Repository files navigation

stat_py

This repo contains statistics functions made in python.

Linear Regression and Assumptions Checker

This Python script offers utility functions for performing linear regression and checking various assumptions related to the linear regression model. The script uses libraries such as numpy, pandas, statsmodels, scipy, matplotlib, and seaborn.

Key Features

  1. Linear Regression: The script performs linear regression using the Ordinary Least Squares (OLS) method.
  2. Assumption Checks: The code includes functions to check five primary assumptions:
    • Linearity
    • Normality of residuals
    • Homoscedasticity (constant variance of residuals)
    • Independence of residuals
    • Absence of multicollinearity

Utility Functions

  • check_linearity(X, y, predictions): Visualizes the relationships between variables using a pairplot.
  • check_normality(residuals): Checks the normality of residuals using a histogram and the Shapiro-Wilk test.
  • check_homoscedasticity(X, predictions, residuals): Checks for homoscedasticity using a scatter plot and the Breusch-Pagan test.
  • check_independence(residuals): Checks the independence of residuals using a plot and the Ljung-Box test.
  • check_multicollinearity(X): Checks for multicollinearity using the Variance Inflation Factor (VIF) and a correlation matrix heatmap.
  • plot_regression_model(X, y, predictions): Plots the regression model with observed values, predicted values, and the regression line.
  • make_predictions(model, new_data): Predicts the outcome using a fitted model.
  • linear_regression_and_check_assumptions(X, y): Performs the linear regression, plots the results, and checks all assumptions.

Dependencies

To run this script, ensure you have the following libraries installed:

  • numpy
  • pandas
  • statsmodels
  • scipy
  • matplotlib
  • seaborn

MNIST Classifier with Early Stopping

This Python script builds and trains a neural network to classify handwritten digits using the MNIST dataset.
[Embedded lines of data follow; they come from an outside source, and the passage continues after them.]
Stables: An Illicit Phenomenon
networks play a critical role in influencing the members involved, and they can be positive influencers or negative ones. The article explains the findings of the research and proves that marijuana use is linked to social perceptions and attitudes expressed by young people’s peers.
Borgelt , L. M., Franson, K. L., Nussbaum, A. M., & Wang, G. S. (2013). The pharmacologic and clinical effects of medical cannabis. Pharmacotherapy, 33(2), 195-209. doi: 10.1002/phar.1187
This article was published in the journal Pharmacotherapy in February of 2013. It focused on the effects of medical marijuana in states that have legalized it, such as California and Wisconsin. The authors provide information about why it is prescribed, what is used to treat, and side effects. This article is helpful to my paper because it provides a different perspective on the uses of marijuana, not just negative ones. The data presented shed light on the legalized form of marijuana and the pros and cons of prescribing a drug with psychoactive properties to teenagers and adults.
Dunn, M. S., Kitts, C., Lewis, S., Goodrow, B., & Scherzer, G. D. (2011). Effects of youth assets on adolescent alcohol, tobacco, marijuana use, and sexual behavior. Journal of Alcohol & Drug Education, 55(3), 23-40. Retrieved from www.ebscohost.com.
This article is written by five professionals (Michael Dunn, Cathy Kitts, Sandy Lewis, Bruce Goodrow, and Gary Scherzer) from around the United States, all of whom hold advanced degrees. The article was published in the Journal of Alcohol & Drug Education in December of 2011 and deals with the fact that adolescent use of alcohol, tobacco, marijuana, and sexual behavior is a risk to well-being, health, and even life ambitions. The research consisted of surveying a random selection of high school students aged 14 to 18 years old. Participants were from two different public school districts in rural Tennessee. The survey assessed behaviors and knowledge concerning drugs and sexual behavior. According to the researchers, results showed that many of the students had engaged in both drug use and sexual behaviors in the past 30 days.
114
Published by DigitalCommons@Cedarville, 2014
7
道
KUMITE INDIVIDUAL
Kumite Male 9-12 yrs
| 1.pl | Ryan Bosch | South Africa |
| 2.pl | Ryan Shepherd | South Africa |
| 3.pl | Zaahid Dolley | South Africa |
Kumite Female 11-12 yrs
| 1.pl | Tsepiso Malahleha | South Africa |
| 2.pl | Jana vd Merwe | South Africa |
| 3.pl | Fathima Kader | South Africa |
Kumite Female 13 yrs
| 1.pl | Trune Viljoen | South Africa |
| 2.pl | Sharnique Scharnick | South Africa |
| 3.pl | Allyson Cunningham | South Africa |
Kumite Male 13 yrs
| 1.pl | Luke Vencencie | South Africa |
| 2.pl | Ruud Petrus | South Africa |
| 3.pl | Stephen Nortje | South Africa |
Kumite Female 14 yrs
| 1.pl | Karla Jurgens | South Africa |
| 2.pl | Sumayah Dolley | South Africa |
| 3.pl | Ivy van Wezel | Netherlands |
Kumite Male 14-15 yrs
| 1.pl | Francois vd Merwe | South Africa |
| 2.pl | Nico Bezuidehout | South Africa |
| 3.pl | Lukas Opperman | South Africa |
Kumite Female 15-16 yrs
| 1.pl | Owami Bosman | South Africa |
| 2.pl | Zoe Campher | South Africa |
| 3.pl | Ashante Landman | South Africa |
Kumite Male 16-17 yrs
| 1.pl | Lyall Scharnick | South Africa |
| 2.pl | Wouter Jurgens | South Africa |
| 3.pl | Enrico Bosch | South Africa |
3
It leverages PyTorch for model construction and training, with an implementation of early stopping for enhanced training efficiency.

Key Features

  1. MNIST Dataset Loading and Preprocessing: Loads the MNIST dataset, applies transformations like random rotations and flips, and normalizes the data.
  2. Neural Network Construction: Defines a multi-layer neural network with dropout layers to prevent overfitting.
  3. Training with Early Stopping: Implements a training loop with early stopping based on validation loss to prevent overtraining.
  4. Performance Metrics: Calculates accuracy and displays a confusion matrix for performance evaluation.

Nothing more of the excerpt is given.